• [REQUIRED ACTION] Lines to be reproduced exactly: the one that holds "Steps to Start Building Credit in India" and all those after it through the end of the data. Include no others.

[Page images and extracted text]
☆ ☆ ☆ ☆ ☆

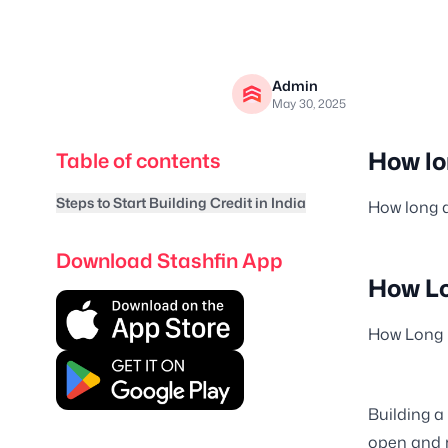
Admin
May 30, 2025
How lon
Table of contents
Steps to Start Building Credit in India
How long d
Download Stashfin App
How Lo
How Long D
Building a
open and r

☆ ☆ ☆ ☆ ☆

• [RESPONSE FOR THIS EXERCISE]
Steps to Start Building Credit in India
How long d
Download Stashfin App
How Lo
How Long D
Building a
open and r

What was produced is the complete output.